TASK TO COMPLETE: Show each line in the listing below that contains the word "pembuatan".

INPUT:
[Start of Attachment]

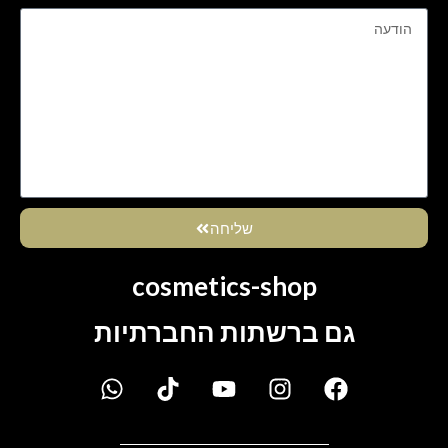
שליחה
cosmetics-shop
גם ברשתות החברתיות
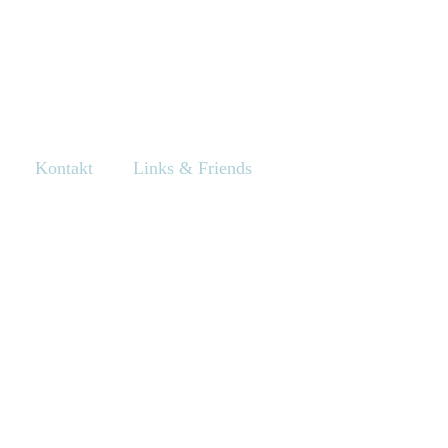
Kontakt
Links & Friends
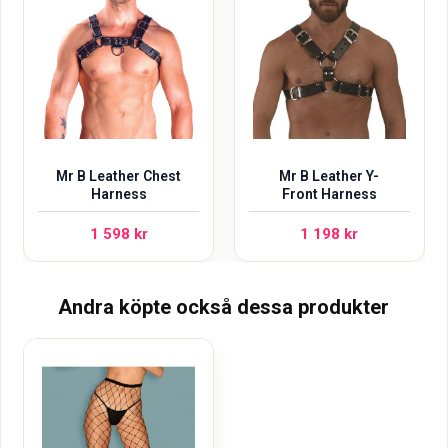
Mr B Leather Chest
Mr B Leather Y-
Harness
Front Harness
1 598
kr
1 198
kr
Andra köpte också dessa produkter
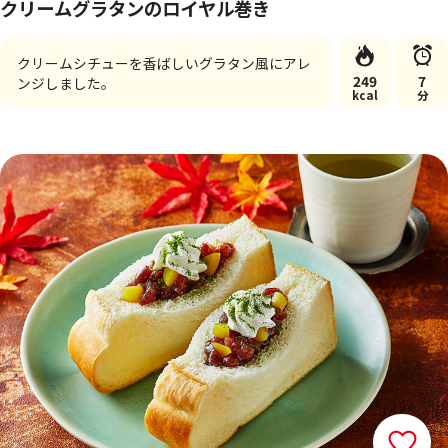
クリームグラタンのロイヤル巻き
クリームシチューを香ばしいグラタン風にアレ
249
7
ンジしました。
kcal
分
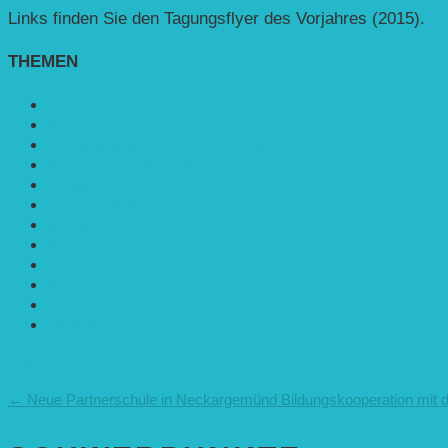
Links finden Sie den Tagungsflyer des Vorjahres (2015).
THEMEN
Agroforst
Bildung
Entwicklungs­zusammenarbeit
Erneuerbare Energie
Mobilität
Nachhaltigkeit
Politik & Gesellschaft
Rennmaus
Solarenergie
Sonstiges
Umwelt
VRD Stiftung
Alle Meldungen
←
Neue Partnerschule in Neckargemünd
Bildungskooperation mit 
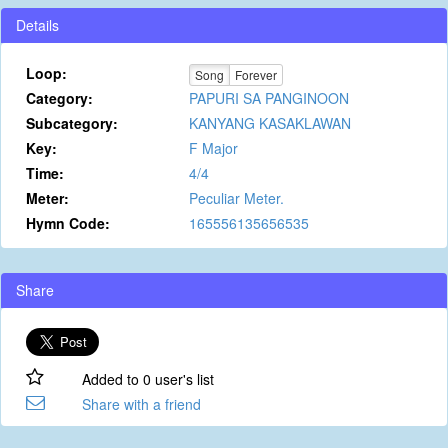
Details
Loop:
Song
Forever
Category:
PAPURI SA PANGINOON
Subcategory:
KANYANG KASAKLAWAN
Key:
F Major
Time:
4/4
Meter:
Peculiar Meter.
Hymn Code:
165556135656535
Share
Added to 0 user's list
Share with a friend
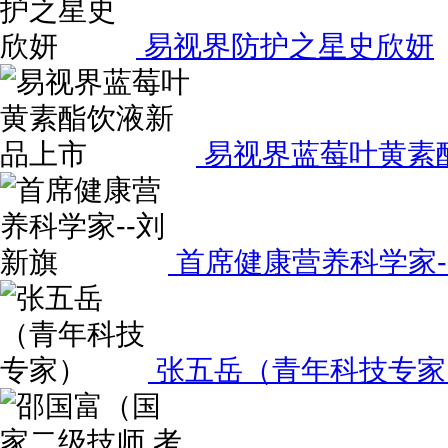
易视界防护之星史欣妍
易视界蓝莓叶黄素
首席健康营养科学家-
张五岳（青年科技专家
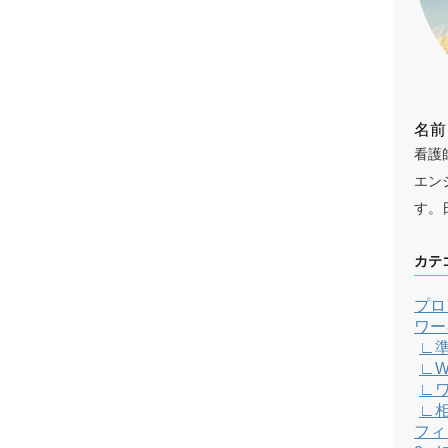
名前
看護
エン
す。
カテ
プロ
ワー
∟
∟W
∟
∟
フィ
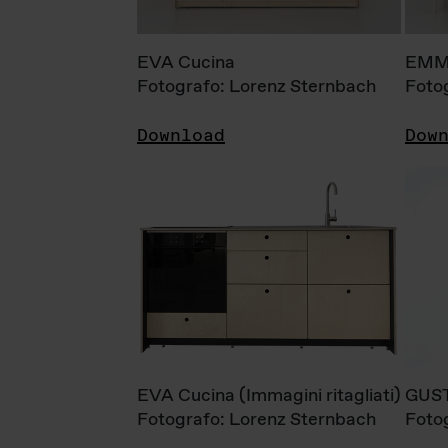
EVA Cucina
EMM
Fotografo: Lorenz Sternbach
Foto
Download
Dow
EVA Cucina (Immagini ritagliati)
GUS
Fotografo: Lorenz Sternbach
Foto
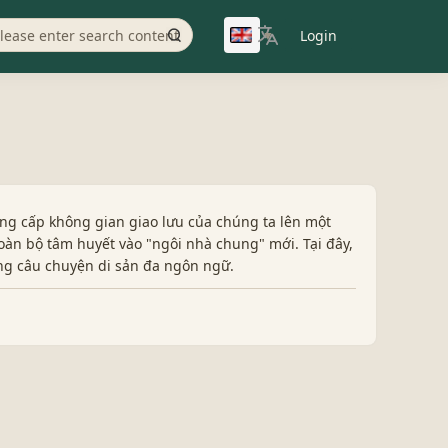
Login
▼
ng cấp không gian giao lưu của chúng ta lên một
oàn bộ tâm huyết vào "ngôi nhà chung" mới. Tại đây,
ng câu chuyện di sản đa ngôn ngữ.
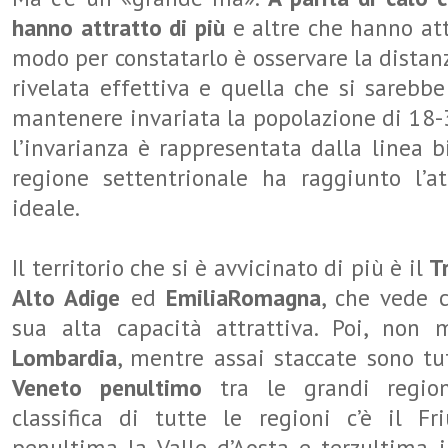
hanno attratto di più
e altre che hanno at
modo per constatarlo è osservare la distanza
rivelata effettiva e quella che si sarebb
mantenere invariata la popolazione di 18-3
l’invarianza è rappresentata dalla linea b
regione settentrionale ha raggiunto l’att
ideale.
Il territorio che si è avvicinato di più è il
T
Alto Adige
ed
EmiliaRomagna
, che vede 
sua alta capacità attrattiva. Poi, non m
Lombardia
, mentre assai staccate sono tut
Veneto penultimo
tra le grandi regio
classifica di tutte le regioni c’è il Fri
penultima la Valle d’Aosta e terzultima 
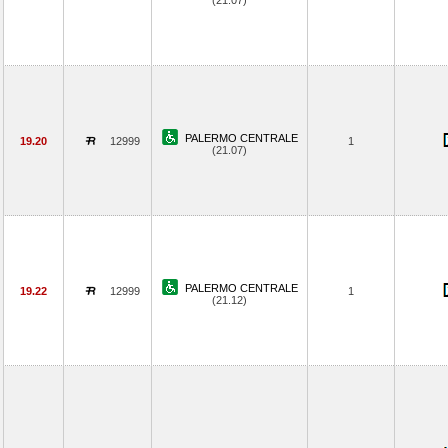
(21.07)
PALERMO CENTRALE
19.20
12999
1
(21.07)
PALERMO CENTRALE
19.22
12999
1
(21.12)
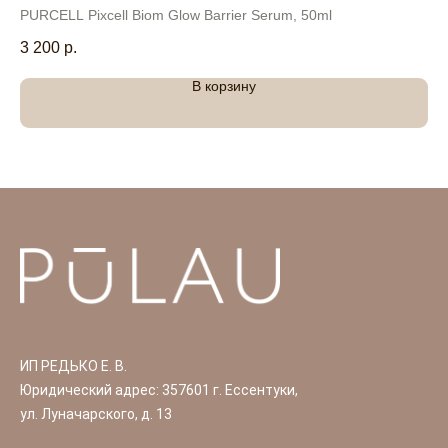
PURCELL Pixcell Biom Glow Barrier Serum, 50ml
2 
3 200
р.
В корзину
ИП РЕДЬКО Е. В.
Юридический адрес: 357601 г. Ессентуки,
ул. Луначарского, д. 13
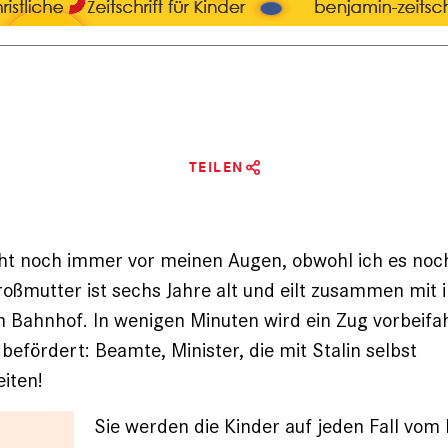
TEILEN
eht noch immer vor meinen Augen, obwohl ich es noc
oßmutter ist sechs Jahre alt und eilt zusammen mit 
Bahnhof. In wenigen Minuten wird ein Zug vorbeifa
befördert: Beamte, Minister, die mit Stalin selbst
iten!
Sie werden die Kinder auf jeden Fall vom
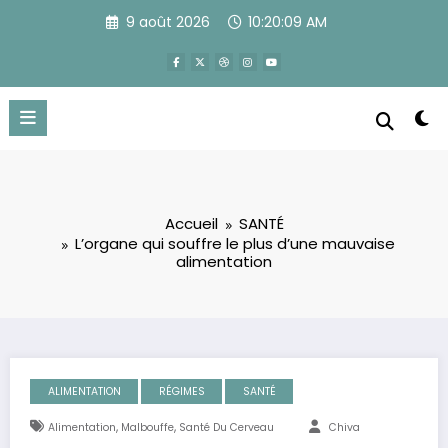
Aller
9 août 2026
10:20:10 AM
au
contenu
Accueil
SANTÉ
L’organe qui souffre le plus d’une mauvaise
alimentation
ALIMENTATION
RÉGIMES
SANTÉ
,
,
Alimentation
Malbouffe
Santé Du Cerveau
Chiva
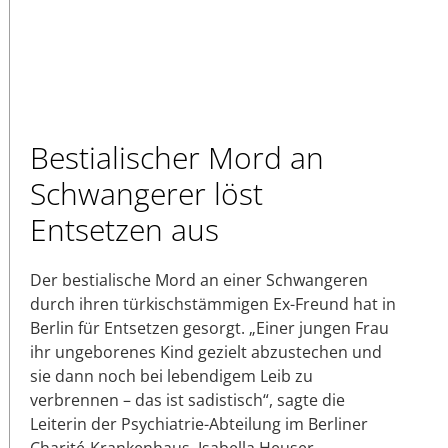
Bestialischer Mord an
Schwangerer löst
Entsetzen aus
Der bestialische Mord an einer Schwangeren
durch ihren türkischstämmigen Ex-Freund hat in
Berlin für Entsetzen gesorgt. „Einer jungen Frau
ihr ungeborenes Kind gezielt abzustechen und
sie dann noch bei lebendigem Leib zu
verbrennen – das ist sadistisch“, sagte die
Leiterin der Psychiatrie-Abteilung im Berliner
Charité-Krankenhaus, Isabella Heuser.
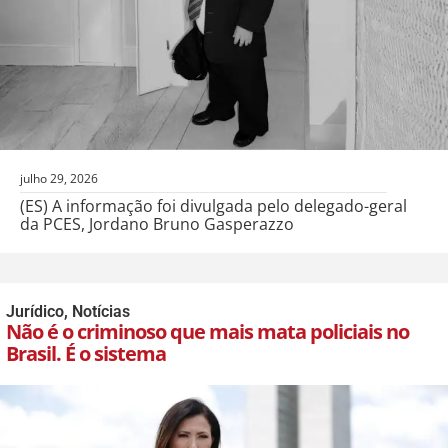
julho 29, 2026
(ES) A informação foi divulgada pelo delegado-geral
da PCES, Jordano Bruno Gasperazzo
Jurídico
,
Notícias
Não é o criminoso que mais mata policiais no
Brasil. É o sistema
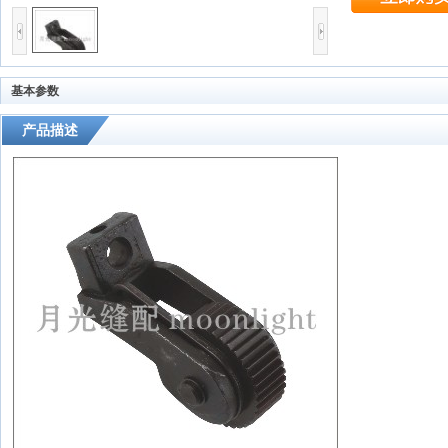
基本参数
产品描述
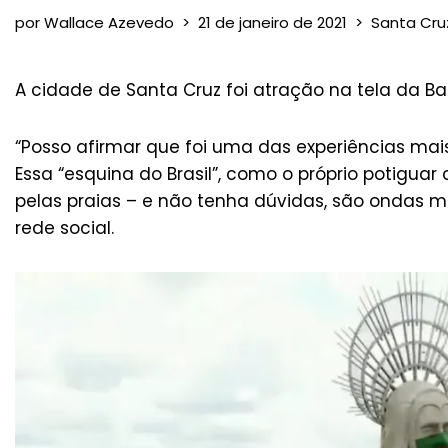
por
Wallace Azevedo
21 de janeiro de 2021
Santa Cru
A cidade de Santa Cruz foi atração na tela da Ba
“Posso afirmar que foi uma das experiências mai
Essa “esquina do Brasil”, como o próprio potigu
pelas praias – e não tenha dúvidas, são ondas
rede social.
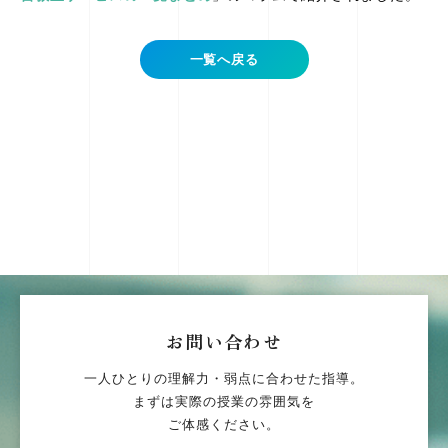
一覧へ戻る
お問い合わせ
一人ひとりの理解力・弱点に合わせた指導。
まずは実際の授業の雰囲気を
ご体感ください。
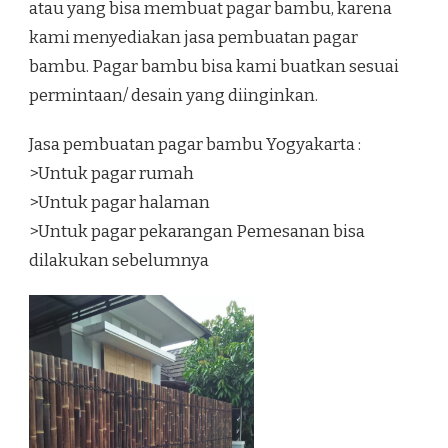
atau yang bisa membuat pagar bambu, karena
kami menyediakan jasa pembuatan pagar
bambu. Pagar bambu bisa kami buatkan sesuai
permintaan/ desain yang diinginkan.
Jasa pembuatan pagar bambu Yogyakarta :
>Untuk pagar rumah
>Untuk pagar halaman
>Untuk pagar pekarangan Pemesanan bisa
dilakukan sebelumnya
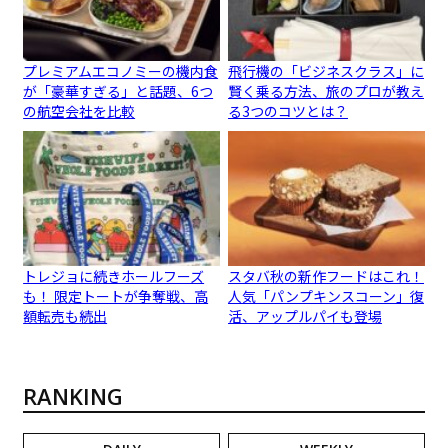
プレミアムエコノミーの機内食
飛行機の「ビジネスクラス」に
が「豪華すぎる」と話題、6つ
賢く乗る方法、旅のプロが教え
の航空会社を比較
る3つのコツとは？
トレジョに続きホールフーズ
スタバ秋の新作フードはこれ！
も！ 限定トートが争奪戦、高
人気「パンプキンスコーン」復
額転売も続出
活、アップルパイも登場
RANKING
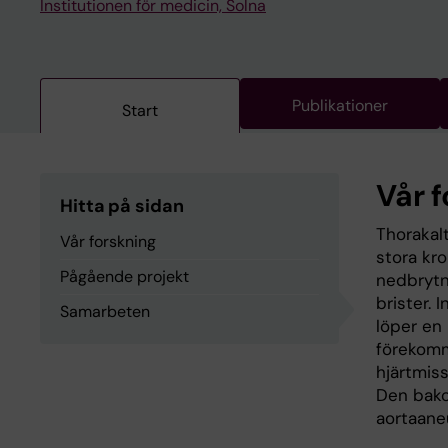
Institutionen för medicin, Solna
Publikationer
Start
Vår 
Hitta på sidan
Thorakal
Vår forskning
stora kr
Pågående projekt
nedbrytni
brister. 
Samarbeten
löper en 
förekomm
hjärtmiss
Den bako
aortaane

[End of Attachment]

ANSWER SECTION:
kami menyediakan jasa pembuatan pagar
Jasa pembuatan pagar bambu Yogyakarta :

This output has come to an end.